2025 ISAKOS Biennial Congress Paper
10-Year Outcomes Of Hip Arthroscopy For Femoroacetabular Impingement In Obese Patients
Roger Quesada Jimenez, MD, Des Plaines, Illinois UNITED STATES
Tyler R. McCarroll, MD, Des Plaines, IL UNITED STATES
Andrew R. Schab, BS, Des Plaines, Illinois UNITED STATES
Ady Haim Kahana Rojkind, MD, Des Plaines, IL UNITED STATES
Drashti Sikligar, MEng, Des Plaines, IL UNITED STATES
Benjamin G. Domb, MD, Des Plaines, Illinois UNITED STATES
American Hip Institute Research Foundation, Des Plaines, Illinois, UNITED STATES
FDA Status Cleared
Summary
Hip arthroscopy in obese patients yielded significant long-term improvements, but patients with obesity had more than 2-fold odds of conversion to arthroplasty than normal weight patients.
Abstract
Purpose
To conduct a propensity matched long-term analysis of patients with obesity who underwent hip arthroscopy for femoroacetabular impingement (FAI) and labral tears.
Methods
Prospectively collected data was retrospectively analyzed for patients who underwent hip arthroscopy as treatment for FAI and labral tears between 2008 and 2013 with a body mass index (BMI) ≥ 30 kg/m2. Included patients had completed pre- and postoperative patient reported outcomes (PROs) at minimum 10-year follow-up.

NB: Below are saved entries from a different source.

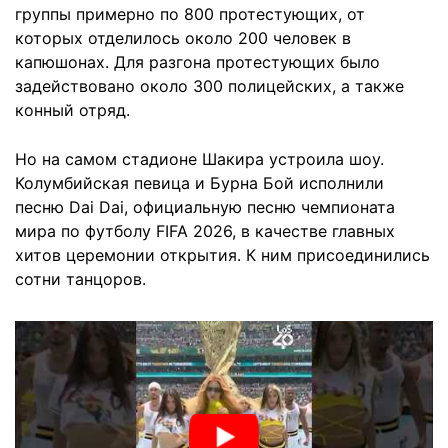
группы примерно по 800 протестующих, от
которых отделилось около 200 человек в
капюшонах. Для разгона протестующих было
задействовано около 300 полицейских, а также
конный отряд.
Но на самом стадионе Шакира устроила шоу.
Колумбийская певица и Бурна Бой исполнили
песню Dai Dai, официальную песню чемпионата
мира по футболу FIFA 2026, в качестве главных
хитов церемонии открытия. К ним присоединились
сотни танцоров.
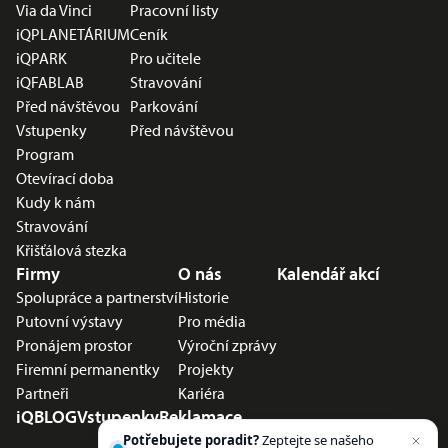
Via da Vinci
Pracovní listy
iQPLANETÁRIUM
Ceník
iQPARK
Pro učitele
iQFABLAB
Stravování
Před návštěvou
Parkování
Vstupenky
Před návštěvou
Program
Otevírací doba
Kudy k nám
Stravování
Křišťálová stezka
Firmy
O nás
Kalendář akcí
Spolupráce a partnerství
Historie
Putovní výstavy
Pro média
Pronájem prostor
Výroční zprávy
Firemní permanentky
Projekty
Partneři
Kariéra
iQBLOG
Vstupenky
Reklamace
Potřebujete poradit?
Zeptejte se našeho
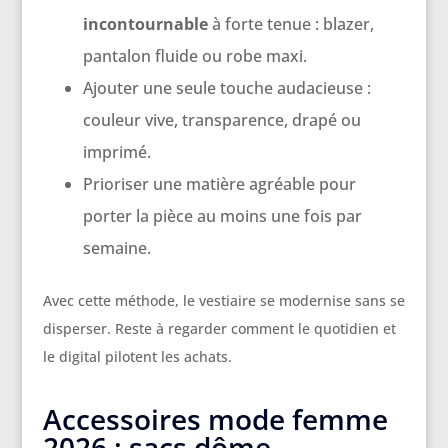
incontournable
à forte tenue : blazer,
pantalon fluide ou robe maxi.
Ajouter une seule touche audacieuse :
couleur vive, transparence, drapé ou
imprimé.
Prioriser une matière agréable pour
porter la pièce au moins une fois par
semaine.
Avec cette méthode, le vestiaire se modernise sans se
disperser. Reste à regarder comment le quotidien et
le digital pilotent les achats.
Accessoires mode femme
2026 : sacs dôme,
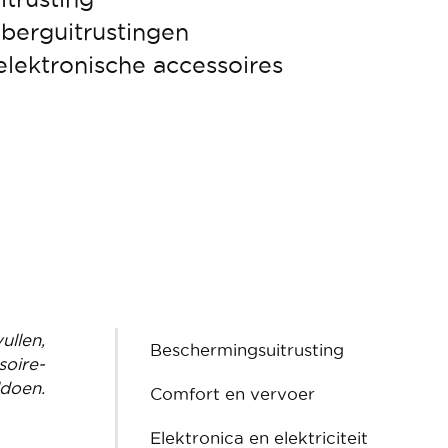
berguitrustingen
 elektronische accessoires
ullen,
Beschermingsuitrusting
soire-
ldoen.
Comfort en vervoer
Elektronica en elektriciteit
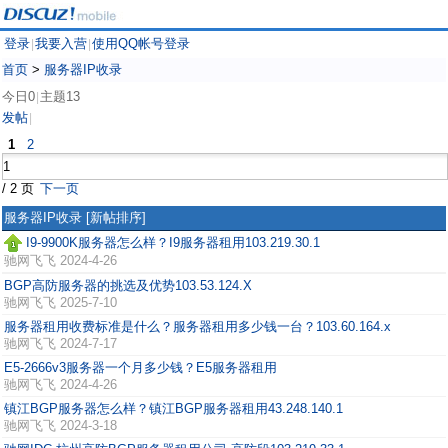
登录
我要入营
使用QQ帐号登录
|
|
首页
>
服务器IP收录
今日0
主题13
|
发帖
|
1
2
/ 2 页
下一页
服务器IP收录
[新帖排序]
I9-9900K服务器怎么样？I9服务器租用103.219.30.1
驰网飞飞
2024-4-26
BGP高防服务器的挑选及优势103.53.124.X
驰网飞飞
2025-7-10
服务器租用收费标准是什么？服务器租用多少钱一台？103.60.164.x
驰网飞飞
2024-7-17
E5-2666v3服务器一个月多少钱？E5服务器租用
驰网飞飞
2024-4-26
镇江BGP服务器怎么样？镇江BGP服务器租用43.248.140.1
驰网飞飞
2024-3-18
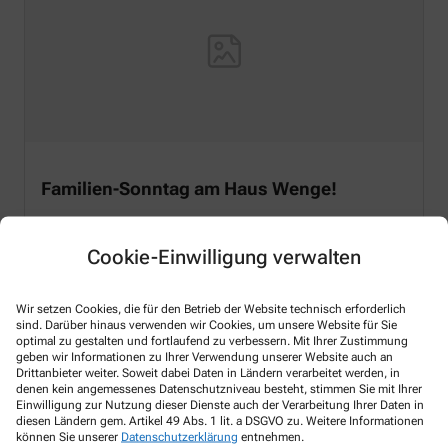
Familien-Sonntag am Haus Wenge!
16.05.2026
Cookie-Einwilligung verwalten
Auch die Michael Apotheke ist am 31. Mai 2026 zum
leckeren und informativen Familien-Sonntag vertreten!
Kommen Sie vorbei - wir freuen uns auf Ihren Besuch!
Wir setzen Cookies, die für den Betrieb der Website technisch erforderlich
sind. Darüber hinaus verwenden wir Cookies, um unsere Website für Sie
Mehr lesen
optimal zu gestalten und fortlaufend zu verbessern. Mit Ihrer Zustimmung
geben wir Informationen zu Ihrer Verwendung unserer Website auch an
Drittanbieter weiter. Soweit dabei Daten in Ländern verarbeitet werden, in
denen kein angemessenes Datenschutzniveau besteht, stimmen Sie mit Ihrer
Einwilligung zur Nutzung dieser Dienste auch der Verarbeitung Ihrer Daten in
diesen Ländern gem. Artikel 49 Abs. 1 lit. a DSGVO zu. Weitere Informationen
können Sie unserer
Datenschutzerklärung
entnehmen.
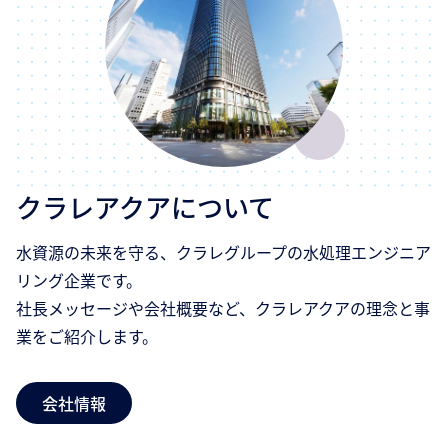
クラレアクアについて
水資源の未来を守る、クラレグループの水処理エンジニア
リング企業です。
社長メッセージや会社概要など、クラレアクアの理念と事
業をご紹介します。
会社情報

Patients were propensity matched to a control group of normal weight patients (BMI 20-24.99 kg/m2) in a 1:1 ratio by sex, age at surgery, Acetabular Outerbridge Grade, and capsular treatment. PROs, clinically meaningful thresholds, and survivorship were compared. A subanalysis based on BMI subgroups was completed.
Results
A total of 266 patients were included in the study with an average follow-time of 125.19 ± 43.07 months. Obese patients had significantly lower preoperative scores for all PROs compared to the control group. However, at 10-year minimum follow-up, postoperative scores for NAHS, HOS-SSS, and VAS of the obese group were comparable to those of the control group. Both groups achieved MCID and PASS for mHHS, NAHS, and HOS-SSS at similar rates (p < 0.05). Obese patients had a higher frequency of conversion to arthroplasty with an odds ratio of 2.19 (95% CI [1.17 - 4.13], p < 0.05). Morbidly obese patients (BMI ≥ 40 kg/m2) reached MCID and PASS for mHHS at significantly lower rates.
Conclusions
Hip arthroscopy in obese patients yielded significant long-term improvements. However, patients with obesity had more than 2-fold odds of conversion to arthroplasty than normal weight patients. Morbidly obese patients did not experience significant improvements in functional PROs and achieved clinical thresholds at lower rates and should therefore be approached with caution.